(Stored entries)
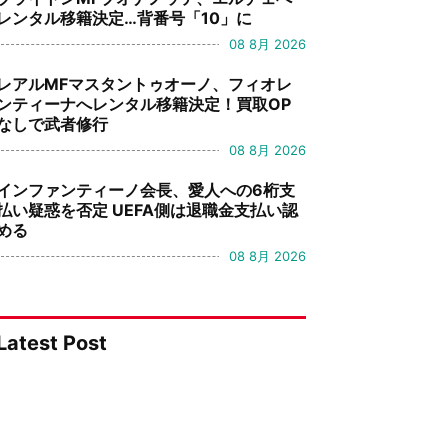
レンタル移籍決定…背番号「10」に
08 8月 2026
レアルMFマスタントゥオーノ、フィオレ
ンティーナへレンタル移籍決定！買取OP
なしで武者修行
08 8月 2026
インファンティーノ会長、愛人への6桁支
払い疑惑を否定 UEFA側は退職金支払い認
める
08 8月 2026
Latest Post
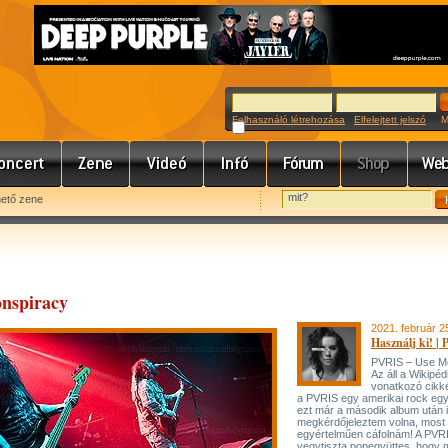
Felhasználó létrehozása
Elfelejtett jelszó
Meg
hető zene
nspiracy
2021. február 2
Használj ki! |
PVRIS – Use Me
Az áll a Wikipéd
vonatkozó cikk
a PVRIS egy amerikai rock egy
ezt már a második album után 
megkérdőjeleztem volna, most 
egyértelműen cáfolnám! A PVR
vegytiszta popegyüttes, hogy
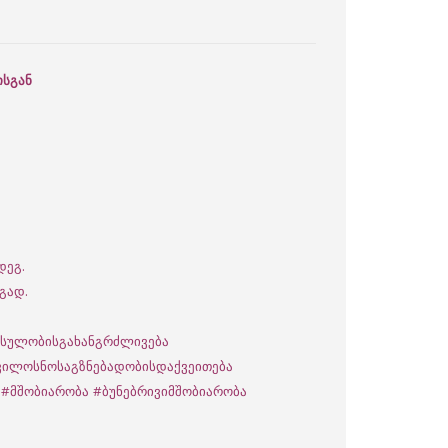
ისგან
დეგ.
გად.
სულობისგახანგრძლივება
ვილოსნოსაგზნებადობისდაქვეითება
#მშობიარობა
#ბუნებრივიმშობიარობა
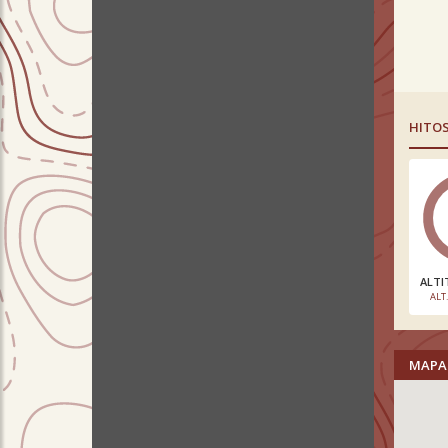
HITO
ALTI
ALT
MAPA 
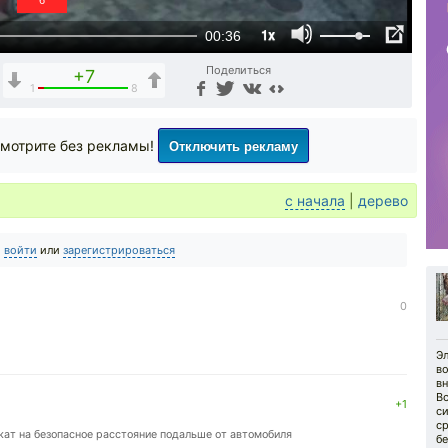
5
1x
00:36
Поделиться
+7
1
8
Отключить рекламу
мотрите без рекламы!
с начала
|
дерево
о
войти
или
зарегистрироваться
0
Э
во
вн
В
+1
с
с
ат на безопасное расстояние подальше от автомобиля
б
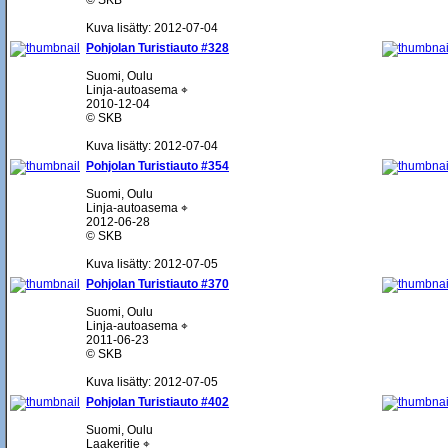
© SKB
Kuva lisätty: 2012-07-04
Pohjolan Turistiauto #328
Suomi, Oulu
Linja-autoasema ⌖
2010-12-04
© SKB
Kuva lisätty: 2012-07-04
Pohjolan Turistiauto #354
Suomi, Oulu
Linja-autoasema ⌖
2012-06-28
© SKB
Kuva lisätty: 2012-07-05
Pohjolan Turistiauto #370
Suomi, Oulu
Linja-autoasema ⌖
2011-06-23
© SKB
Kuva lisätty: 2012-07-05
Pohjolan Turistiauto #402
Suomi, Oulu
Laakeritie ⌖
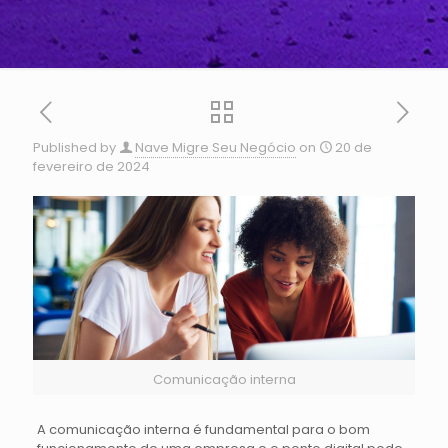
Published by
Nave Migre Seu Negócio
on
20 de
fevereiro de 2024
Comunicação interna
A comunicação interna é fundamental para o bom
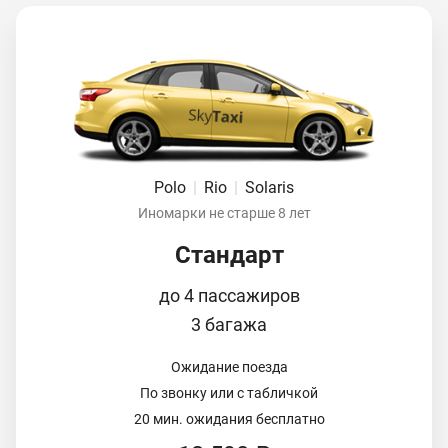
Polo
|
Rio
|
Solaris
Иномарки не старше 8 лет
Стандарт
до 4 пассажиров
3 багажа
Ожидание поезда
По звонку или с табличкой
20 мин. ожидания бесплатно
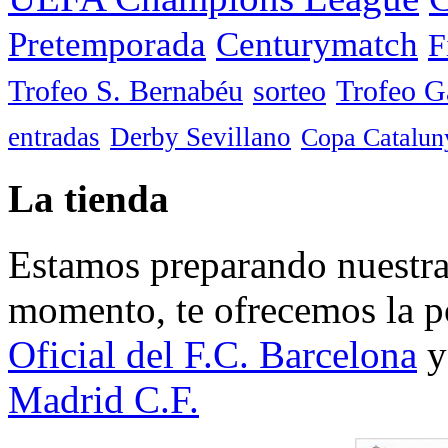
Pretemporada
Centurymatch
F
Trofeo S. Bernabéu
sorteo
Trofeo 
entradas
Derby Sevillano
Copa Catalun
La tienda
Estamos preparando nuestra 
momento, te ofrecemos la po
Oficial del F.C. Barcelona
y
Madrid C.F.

Work request: Copy exactly the lines that run from the line containing "Pohjolan Turistiauto #370" to the end of the data, keeping both end lines and dropping every picture.

Task response:
Pohjolan Turistiauto #370
Suomi, Oulu
Linja-autoasema ⌖
2011-06-23
© SKB
Kuva lisätty: 2012-07-05
Pohjolan Turistiauto #402
Suomi, Oulu
Laakeritie ⌖
Published by
Nave Migre Seu Negócio
on
20 de
fevereiro de 2024
Comunicação interna
A comunicação interna é fundamental para o bom
Polo
|
Rio
|
Solaris
Иномарки не старше 8 лет
Стандарт
до 4 пассажиров
3 багажа
Ожидание поезда
По звонку или с табличкой
20 мин. ожидания бесплатно
Pretemporada
Centurymatch
F
Trofeo S. Bernabéu
sorteo
Trofeo 
entradas
Derby Sevillano
Copa Catalun
La tienda
Estamos preparando nuestra 
momento, te ofrecemos la po
Oficial del F.C. Barcelona
y
Madrid C.F.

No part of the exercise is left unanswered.